■ REQUEST A ■
Rewrite the Taxonomy rows from the line containing "family: Scarabaeidae" through the line containing "common name: Blunt mountain-mint", replacing "scientific name" with "binomial name" and leaving all other content unchanged.
[BEGIN SELECTED TEXT]
3.2.1.3 Unintended criticality Thermal spectrum MSRs generally will require heterogeneous configurations with adequate moderation to achieve criticality and are, consequently, less vulnerable to unintended criticality than fast spectrum MSRs. In fast spectrum MSRs, under some overcooling accident scenarios the fuel salt initially becomes cooler, potentially resulting in plate out of fissile materials in the colder parts of the system and eventually possible plugging of the flow path. Build-up of fission products could also result in exceeding fissile material solubility limits and local fissile material plate out at the coldest part of the loop. The localized concentration of fissile materials could result in criticality outside of the core region. The localized heating could then result in failure of the fuel circuit producing a leak and the consequences described in the earlier section.
Understanding fuel salt phase and solubility relationships as a function of temperature, especially for fissile materials, is key to maintaining adequate operating margins to avoid this accident.
3.2.1.4 Tritium Permeation Tritium can diffuse through structural alloy walls when their temperature exceeds 300 °C. All MSR fuel salts will contain some tritium following initial start-up. Fuel salts that contain lithium or beryllium will produce much more tritium than alternate salts. The reactor vessel, the first stages of the cover gas handling system, and the primary heat exchanger will all be at temperatures above 300 °C. Outer containment layers temperatures, however, are unlikely to exceed 300 °C under normal operation temperatures. Hence, the primary vulnerability for tritium release to publicly accessible areas is via diffusion through the thin walls of the primary heat exchanger. Tritium release through intact barriers is primarily an issue for normal operations and different technology options exist to prevent its uncontrolled release. However, additional tritium may be released under accident conditions either due to increasing the temperature of graphite moderator (which acts as a temperature dependent tritium trap),
increasing the temperature of the boundary layer increasing the diffusion rate, or via diffusion through natural circulation decay heat removal heat exchangers that are not normally 21
operating. Tritium release prevention mechanisms are not dealt with further in this document.
[END SELECTED TEXT]
■ REQUEST B ■
Condense the paragraph of the reactor safety text headed "3.2.1.3 Unintended criticality" into a shorter version that retains its principal facts.
[BEGIN INFORMATION PROVIDED]
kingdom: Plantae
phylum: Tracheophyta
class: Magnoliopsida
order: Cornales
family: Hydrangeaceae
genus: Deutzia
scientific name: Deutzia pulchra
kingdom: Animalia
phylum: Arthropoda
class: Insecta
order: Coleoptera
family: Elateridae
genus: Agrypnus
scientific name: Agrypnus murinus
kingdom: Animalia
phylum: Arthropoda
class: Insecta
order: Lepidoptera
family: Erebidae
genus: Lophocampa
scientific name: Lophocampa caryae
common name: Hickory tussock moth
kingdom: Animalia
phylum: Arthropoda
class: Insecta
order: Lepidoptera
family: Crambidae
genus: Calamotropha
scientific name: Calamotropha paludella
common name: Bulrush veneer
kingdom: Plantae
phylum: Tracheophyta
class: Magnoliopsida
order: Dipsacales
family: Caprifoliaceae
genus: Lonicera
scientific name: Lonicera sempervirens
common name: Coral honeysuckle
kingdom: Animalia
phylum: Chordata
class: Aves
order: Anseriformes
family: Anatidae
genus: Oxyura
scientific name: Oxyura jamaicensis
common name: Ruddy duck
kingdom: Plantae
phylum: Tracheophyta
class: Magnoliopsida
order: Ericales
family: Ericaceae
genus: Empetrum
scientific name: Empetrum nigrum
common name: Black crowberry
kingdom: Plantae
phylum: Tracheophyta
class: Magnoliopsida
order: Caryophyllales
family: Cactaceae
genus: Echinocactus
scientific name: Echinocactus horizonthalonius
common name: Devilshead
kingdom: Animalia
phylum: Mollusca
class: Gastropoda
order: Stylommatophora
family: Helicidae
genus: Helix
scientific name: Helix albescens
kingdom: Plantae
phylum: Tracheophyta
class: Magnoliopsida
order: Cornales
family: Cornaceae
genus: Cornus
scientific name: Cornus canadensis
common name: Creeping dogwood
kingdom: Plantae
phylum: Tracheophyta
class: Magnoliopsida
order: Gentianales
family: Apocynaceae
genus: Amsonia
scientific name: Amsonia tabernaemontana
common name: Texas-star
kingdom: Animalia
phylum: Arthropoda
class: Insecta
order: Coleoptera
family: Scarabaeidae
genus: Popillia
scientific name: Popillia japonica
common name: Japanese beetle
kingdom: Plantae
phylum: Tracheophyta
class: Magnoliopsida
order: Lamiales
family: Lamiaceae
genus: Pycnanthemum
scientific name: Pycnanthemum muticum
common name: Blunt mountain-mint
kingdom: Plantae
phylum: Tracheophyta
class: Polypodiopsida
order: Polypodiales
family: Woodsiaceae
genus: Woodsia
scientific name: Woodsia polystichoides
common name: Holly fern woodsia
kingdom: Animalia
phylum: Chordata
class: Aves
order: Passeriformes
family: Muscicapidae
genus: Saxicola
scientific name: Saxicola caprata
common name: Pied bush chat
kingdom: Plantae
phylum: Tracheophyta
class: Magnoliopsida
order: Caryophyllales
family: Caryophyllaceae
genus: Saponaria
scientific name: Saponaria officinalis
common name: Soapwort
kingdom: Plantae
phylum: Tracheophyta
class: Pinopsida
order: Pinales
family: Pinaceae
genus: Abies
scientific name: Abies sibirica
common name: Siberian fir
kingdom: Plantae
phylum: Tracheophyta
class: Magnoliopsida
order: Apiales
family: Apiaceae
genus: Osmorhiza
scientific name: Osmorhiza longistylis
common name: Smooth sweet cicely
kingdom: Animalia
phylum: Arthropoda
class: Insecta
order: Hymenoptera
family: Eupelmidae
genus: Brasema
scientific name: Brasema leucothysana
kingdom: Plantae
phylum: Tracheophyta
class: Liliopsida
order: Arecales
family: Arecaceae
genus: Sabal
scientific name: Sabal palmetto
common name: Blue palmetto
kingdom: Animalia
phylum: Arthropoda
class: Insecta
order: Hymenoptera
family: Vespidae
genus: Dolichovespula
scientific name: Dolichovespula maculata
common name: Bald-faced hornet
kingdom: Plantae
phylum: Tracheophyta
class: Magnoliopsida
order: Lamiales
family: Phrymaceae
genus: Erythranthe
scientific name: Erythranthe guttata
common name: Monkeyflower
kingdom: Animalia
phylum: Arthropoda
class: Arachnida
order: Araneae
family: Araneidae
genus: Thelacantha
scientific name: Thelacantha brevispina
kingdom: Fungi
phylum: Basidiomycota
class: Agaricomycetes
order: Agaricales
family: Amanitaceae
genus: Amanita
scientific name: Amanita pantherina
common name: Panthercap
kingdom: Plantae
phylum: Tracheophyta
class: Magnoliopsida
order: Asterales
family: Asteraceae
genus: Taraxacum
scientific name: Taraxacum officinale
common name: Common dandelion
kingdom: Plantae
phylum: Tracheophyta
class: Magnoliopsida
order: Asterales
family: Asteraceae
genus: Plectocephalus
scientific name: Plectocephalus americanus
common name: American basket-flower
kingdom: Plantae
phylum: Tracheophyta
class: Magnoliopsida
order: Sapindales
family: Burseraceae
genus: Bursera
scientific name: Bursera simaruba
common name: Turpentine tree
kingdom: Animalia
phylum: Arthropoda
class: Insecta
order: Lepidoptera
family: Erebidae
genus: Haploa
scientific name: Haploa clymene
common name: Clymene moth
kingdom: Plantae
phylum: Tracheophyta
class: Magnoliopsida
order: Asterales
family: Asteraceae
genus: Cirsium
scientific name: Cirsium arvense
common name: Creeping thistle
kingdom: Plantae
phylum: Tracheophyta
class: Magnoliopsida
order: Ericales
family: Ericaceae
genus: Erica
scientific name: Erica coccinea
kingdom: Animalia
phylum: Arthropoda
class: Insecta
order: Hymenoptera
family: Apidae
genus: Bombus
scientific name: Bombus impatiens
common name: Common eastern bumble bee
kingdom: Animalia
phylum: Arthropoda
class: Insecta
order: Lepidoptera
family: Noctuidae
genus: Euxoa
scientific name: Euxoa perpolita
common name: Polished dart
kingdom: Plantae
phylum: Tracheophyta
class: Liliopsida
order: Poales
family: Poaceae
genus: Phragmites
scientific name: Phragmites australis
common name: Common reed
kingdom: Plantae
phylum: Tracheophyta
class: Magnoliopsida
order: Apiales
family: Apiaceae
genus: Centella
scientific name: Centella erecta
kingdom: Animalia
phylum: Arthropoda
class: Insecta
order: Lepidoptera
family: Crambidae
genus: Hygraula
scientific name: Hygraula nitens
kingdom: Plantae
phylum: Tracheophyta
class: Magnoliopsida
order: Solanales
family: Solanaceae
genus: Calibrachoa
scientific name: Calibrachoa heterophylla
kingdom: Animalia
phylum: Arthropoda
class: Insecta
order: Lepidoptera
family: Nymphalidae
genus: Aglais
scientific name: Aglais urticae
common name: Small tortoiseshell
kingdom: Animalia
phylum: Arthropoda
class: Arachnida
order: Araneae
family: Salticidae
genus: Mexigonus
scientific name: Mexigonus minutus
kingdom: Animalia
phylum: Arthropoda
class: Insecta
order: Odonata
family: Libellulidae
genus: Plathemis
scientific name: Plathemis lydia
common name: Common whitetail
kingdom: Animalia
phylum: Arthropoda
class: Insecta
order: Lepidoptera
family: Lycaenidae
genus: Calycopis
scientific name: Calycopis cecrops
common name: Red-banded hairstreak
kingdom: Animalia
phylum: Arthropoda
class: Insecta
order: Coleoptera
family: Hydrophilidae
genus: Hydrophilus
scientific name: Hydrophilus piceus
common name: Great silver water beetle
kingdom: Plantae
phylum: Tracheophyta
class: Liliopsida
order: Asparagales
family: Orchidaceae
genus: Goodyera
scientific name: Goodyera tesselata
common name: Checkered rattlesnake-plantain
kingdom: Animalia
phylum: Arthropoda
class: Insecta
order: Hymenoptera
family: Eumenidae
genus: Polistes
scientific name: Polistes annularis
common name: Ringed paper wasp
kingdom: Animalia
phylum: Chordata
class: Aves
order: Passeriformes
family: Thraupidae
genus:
[END INFORMATION PROVIDED]
■ WRITTEN SOLUTION A ■
family: Scarabaeidae
genus: Popillia
binomial name: Popillia japonica
common name: Japanese beetle
kingdom: Plantae
phylum: Tracheophyta
class: Magnoliopsida
order: Lamiales
family: Lamiaceae
genus: Pycnanthemum
binomial name: Pycnanthemum muticum
common name: Blunt mountain-mint

■ WRITTEN SOLUTION B ■
Thermal spectrum MSRs need heterogeneous, adequately moderated configurations to reach criticality, so they are less vulnerable to unintended criticality than fast spectrum MSRs. In fast spectrum MSRs, some overcooling accidents cool the fuel salt. Fissile materials may then plate out in colder parts of the system and eventually plug the flow path. Fission product build-up could also exceed fissile solubility limits and cause plate out at the coldest part of the loop. Such local concentration could lead to criticality outside the core. The resulting heating could cause the fuel circuit to fail and leak.